- TEXT PROVIDED
<<<<

# Introducing Daisy our brand new Cockapoo



## polly1harg (Jun 6, 2013)

Hello everyone,

This is all very new for me... both posting on here and getting a brand new puppy! We went to see 3 litters yesterday and we have place a deposit on a beautiful girl who we have named Daisy. She is just perfect and we cannot wait to get her home! We are now in plan plan plan mode ready for her first night at our home. We are a little apprehensive about the first night... any advise would be much appreciated on how to make her settle in as quickly as possible. 

And here she is our beautiful Daisy...


----------



## Suze (Jun 13, 2013)

She looks good enough to eat  ..gorgeous, you must be so excited ! X


----------



## dmgalley (Aug 19, 2012)

Oh she is beautiful! Congrats. 

Sent from my SGH-T989 using Tapatalk 2


----------



## Jayded (Apr 5, 2013)

she is absolutely precious!


----------



## polly1harg (Jun 6, 2013)

*Daisy!*

Thanks everyone for your kind replies... she is the most beautiful thing in the world and we just cannot wait to get her home!


----------



## wilfiboy (Sep 18, 2010)

Ahhhh she looks lovely.... How long have you got to wait ? X


----------



## Yogi bear (Feb 25, 2013)

What an absolute cutie! Enjoy her! Bet you can't wait! I felt sick with excitement when we picked Seymour up 2 weeks ago. Couldn't eat! Welcome beautiful Daisy! 




polly1harg said:


> Hello everyone,
> 
> This is all very new for me... both posting on here and getting a brand new puppy! We went to see 3 litters yesterday and we have place a deposit on a beautiful girl who we have named Daisy. She is just perfect and we cannot wait to get her home! We are now in plan plan plan mode ready for her first night at our home. We are a little apprehensive about the first night... any advise would be much appreciated on how to make her settle in as quickly as possible.
> 
> And here she is our beautiful Daisy...


----------



## Cat 53 (Aug 26, 2012)

She is so sweet.....first night and for ever thereafter......have her sleep in your bedroom, preferably on the bed with you. I promise you will all sleep well and she will grow into a wonderful secure little dog!


----------



## Tinman (Apr 23, 2013)

She looks very cute with her little white tuft!
I'm sure she"ll soon be the boss of your house! X


----------



## Twinkle Toes (Apr 27, 2013)

She is just gorgeous!! Congratulations!

Are you planning to crate her?


----------



## polly1harg (Jun 6, 2013)

*Only 3 weeks to wait!*



wilfiboy said:


> Ahhhh she looks lovely.... How long have you got to wait ? X


Yep 17 days and counting... its going to go sooo slow!! we have been today to buy her a collar. We are visiting weekly so we get to no her and she gets to know us. We are super excited!!


----------



## wilfiboy (Sep 18, 2010)

>>>>

- WORK INSTRUCTIONS
(A) In the forum thread about Daisy the Cockapoo, what reason does polly1harg give for visiting Daisy every week before bringing her home? Answer in one to three sentences.
(B) Continue the forum thread about Daisy the Cockapoo with the post by wilfiboy that begins after the final header.
The items that follow have no connection to the forum thread about Daisy the Cockapoo.

- SOURCE MATERIAL
<<<<

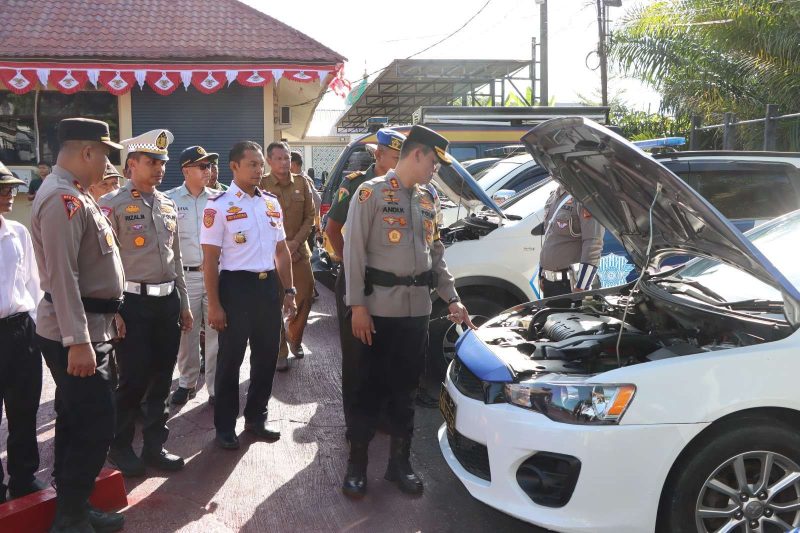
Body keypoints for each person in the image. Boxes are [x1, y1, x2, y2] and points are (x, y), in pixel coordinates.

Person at [342, 125, 474, 498]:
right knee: (368, 389)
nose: (436, 169)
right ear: (416, 155)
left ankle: (400, 464)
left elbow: (436, 255)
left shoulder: (429, 198)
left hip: (416, 311)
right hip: (378, 310)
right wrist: (357, 307)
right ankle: (357, 465)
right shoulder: (371, 193)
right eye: (433, 161)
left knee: (405, 390)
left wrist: (452, 297)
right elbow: (353, 253)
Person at [31, 118, 126, 532]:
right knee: (97, 421)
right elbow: (64, 277)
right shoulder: (61, 198)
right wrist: (78, 341)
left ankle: (74, 504)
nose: (106, 162)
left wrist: (110, 314)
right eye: (104, 153)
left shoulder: (77, 195)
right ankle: (69, 517)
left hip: (92, 325)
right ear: (86, 152)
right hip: (76, 332)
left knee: (77, 419)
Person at [100, 129, 192, 478]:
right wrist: (114, 310)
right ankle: (120, 446)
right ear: (131, 165)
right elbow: (106, 262)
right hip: (132, 306)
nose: (159, 168)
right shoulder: (114, 204)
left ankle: (155, 445)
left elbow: (176, 258)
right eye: (151, 162)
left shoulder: (168, 204)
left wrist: (183, 302)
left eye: (162, 163)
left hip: (166, 302)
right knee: (133, 380)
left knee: (162, 378)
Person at [201, 141, 297, 450]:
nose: (259, 170)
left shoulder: (270, 203)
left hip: (267, 288)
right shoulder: (219, 206)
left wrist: (290, 290)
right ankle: (225, 426)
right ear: (234, 167)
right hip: (236, 288)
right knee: (231, 360)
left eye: (260, 164)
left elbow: (281, 252)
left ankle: (256, 418)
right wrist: (214, 305)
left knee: (266, 357)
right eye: (252, 164)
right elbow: (210, 261)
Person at [324, 128, 404, 437]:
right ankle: (356, 424)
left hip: (387, 284)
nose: (398, 164)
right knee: (357, 355)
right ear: (379, 154)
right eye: (395, 157)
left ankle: (380, 415)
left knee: (384, 352)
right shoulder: (356, 183)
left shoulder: (402, 186)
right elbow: (332, 229)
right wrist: (351, 265)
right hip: (357, 279)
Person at [0, 161, 47, 505]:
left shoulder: (17, 232)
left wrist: (32, 323)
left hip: (20, 330)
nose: (8, 195)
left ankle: (23, 475)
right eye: (2, 189)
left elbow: (33, 282)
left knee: (24, 406)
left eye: (11, 189)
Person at [166, 146, 220, 406]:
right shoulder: (169, 200)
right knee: (186, 332)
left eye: (209, 166)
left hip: (215, 275)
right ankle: (187, 382)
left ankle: (214, 387)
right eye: (202, 166)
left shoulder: (220, 200)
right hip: (185, 277)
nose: (207, 170)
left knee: (215, 331)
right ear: (186, 170)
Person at [261, 142, 315, 370]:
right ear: (269, 161)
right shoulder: (260, 185)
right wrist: (281, 248)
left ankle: (295, 336)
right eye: (279, 158)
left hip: (299, 252)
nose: (285, 162)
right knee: (273, 302)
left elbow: (310, 217)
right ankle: (280, 349)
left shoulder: (302, 183)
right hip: (270, 256)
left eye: (287, 158)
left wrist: (293, 244)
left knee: (306, 295)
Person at [537, 182, 604, 307]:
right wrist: (542, 274)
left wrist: (582, 287)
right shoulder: (555, 196)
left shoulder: (585, 197)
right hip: (551, 284)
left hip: (571, 286)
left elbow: (593, 243)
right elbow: (550, 238)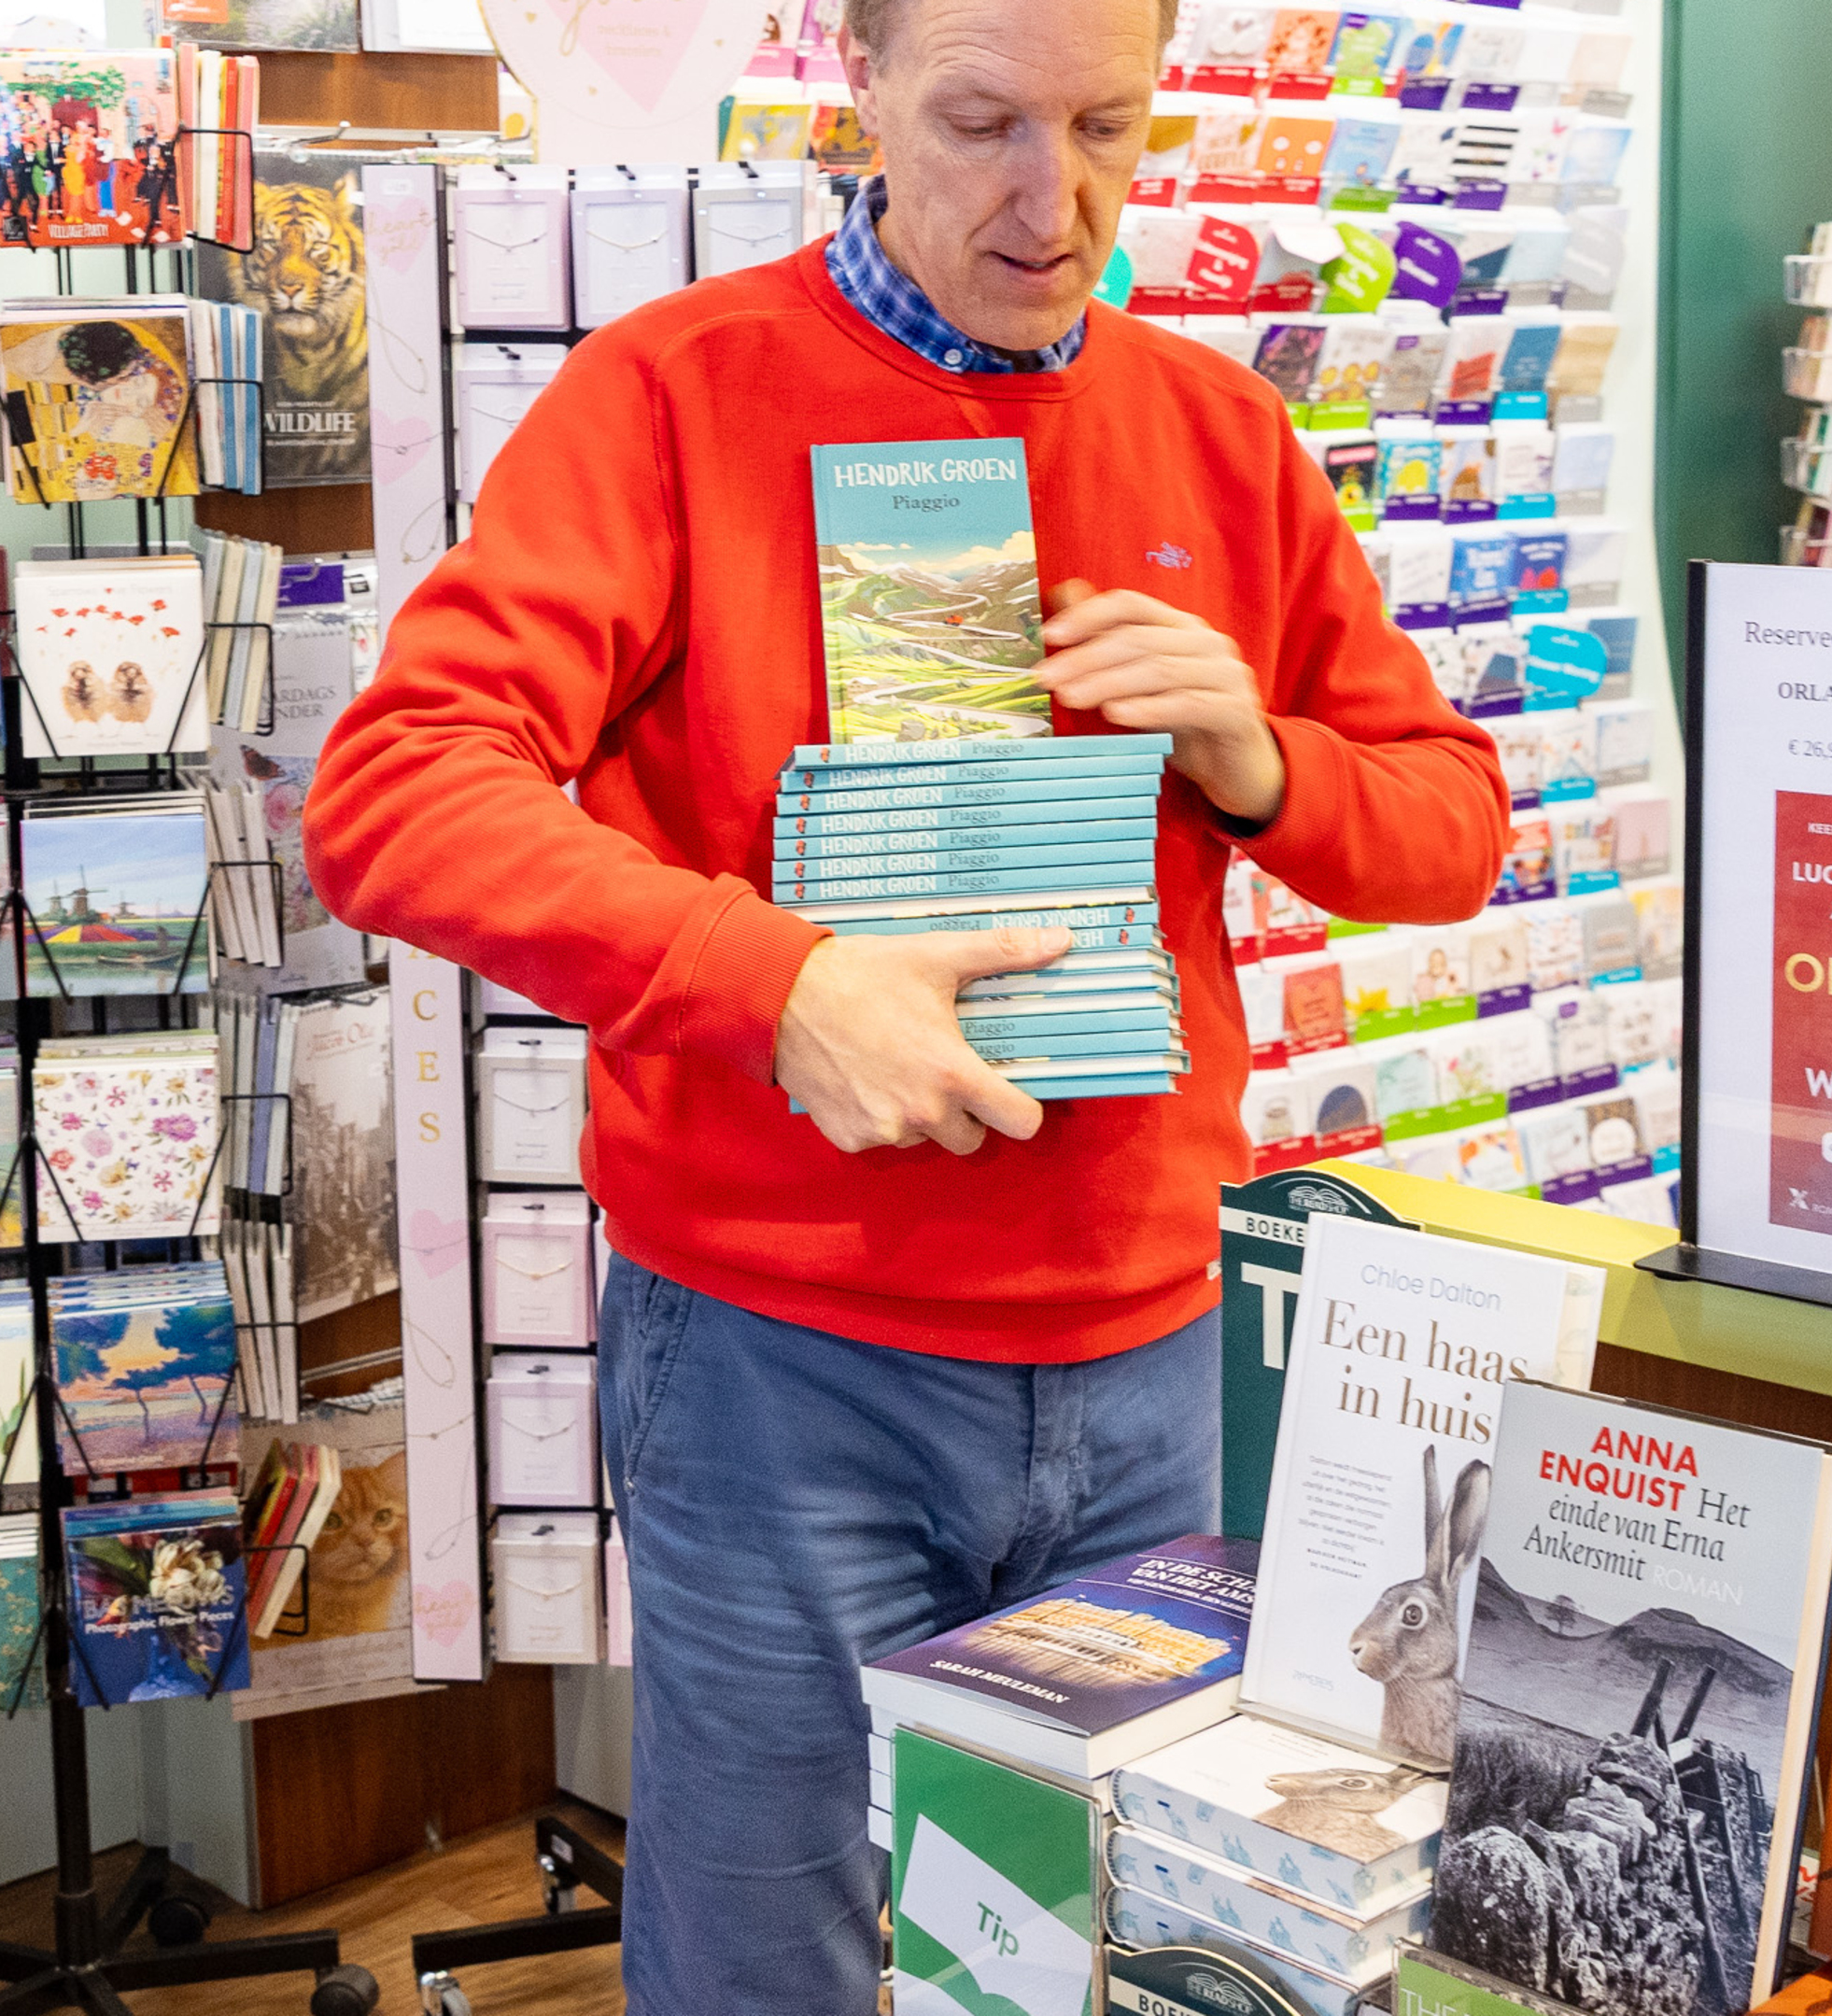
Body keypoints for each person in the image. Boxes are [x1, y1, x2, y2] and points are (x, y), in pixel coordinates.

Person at [301, 0, 1504, 2003]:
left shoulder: (1221, 431)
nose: (1059, 202)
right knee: (780, 1948)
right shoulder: (672, 396)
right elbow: (399, 793)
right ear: (855, 81)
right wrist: (774, 987)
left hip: (1150, 1365)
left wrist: (1261, 756)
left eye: (1112, 125)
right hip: (790, 1373)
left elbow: (1449, 830)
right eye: (982, 124)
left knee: (1103, 1953)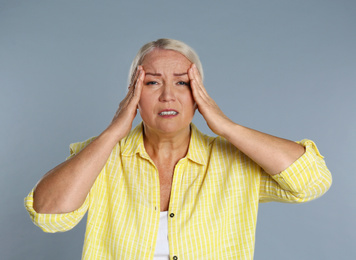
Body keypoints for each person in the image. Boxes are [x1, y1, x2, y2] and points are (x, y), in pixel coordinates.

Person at [25, 38, 332, 259]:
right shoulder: (101, 156)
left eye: (182, 83)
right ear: (133, 94)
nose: (168, 96)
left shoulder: (235, 161)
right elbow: (49, 216)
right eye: (152, 83)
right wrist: (112, 133)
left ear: (199, 95)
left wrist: (227, 127)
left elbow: (312, 181)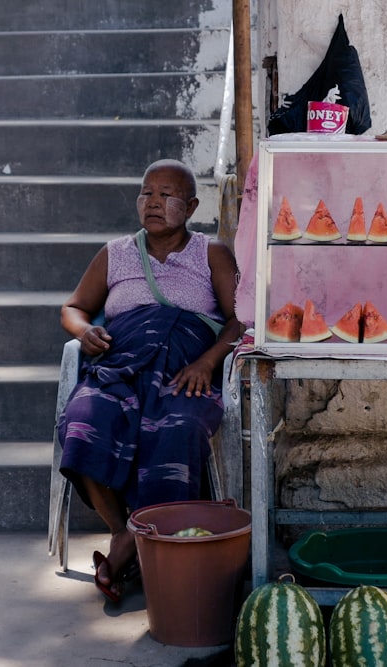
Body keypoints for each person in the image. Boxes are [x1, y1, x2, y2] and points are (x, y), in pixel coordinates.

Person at [56, 159, 242, 603]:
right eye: (146, 193)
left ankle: (144, 544)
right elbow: (73, 308)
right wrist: (85, 331)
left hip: (184, 373)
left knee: (177, 428)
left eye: (167, 194)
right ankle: (126, 534)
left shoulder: (210, 253)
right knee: (82, 421)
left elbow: (240, 320)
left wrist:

>>>>

- YOUR RESPONSES
(A) polly1harg visits weekly so that the family can get to know Daisy and so that Daisy can get to know them. These visits happen during the 17 days left before she comes home.

(B)
Sorry I re read the title of your thread and realised that you'd said how long. So it'll only be 16 tomorrow . That's great that you can visit every week sooo exciting. Look forward to hearing how your next visit goes xx


----------



## polly1harg (Jun 6, 2013)

*Crating*



Twinkle Toes said:


> She is just gorgeous!! Congratulations!
> 
> Are you planning to crate her?


]

Hello,

Yes we are planning to crate her. We will not be picking her up until she is 10 weeks as me and my partner both work in education and finish for the holidays on 5th July so it made sense to pick her up then. We can not wait for 8 whole week at home with her! 

She has already been crate trained which is a bonus and our breeder is planning on giving us her crate to take home which is excellent. 

So hopefully all being well she should be able to settle in there at night with no problems.


----------



## polly1harg (Jun 6, 2013)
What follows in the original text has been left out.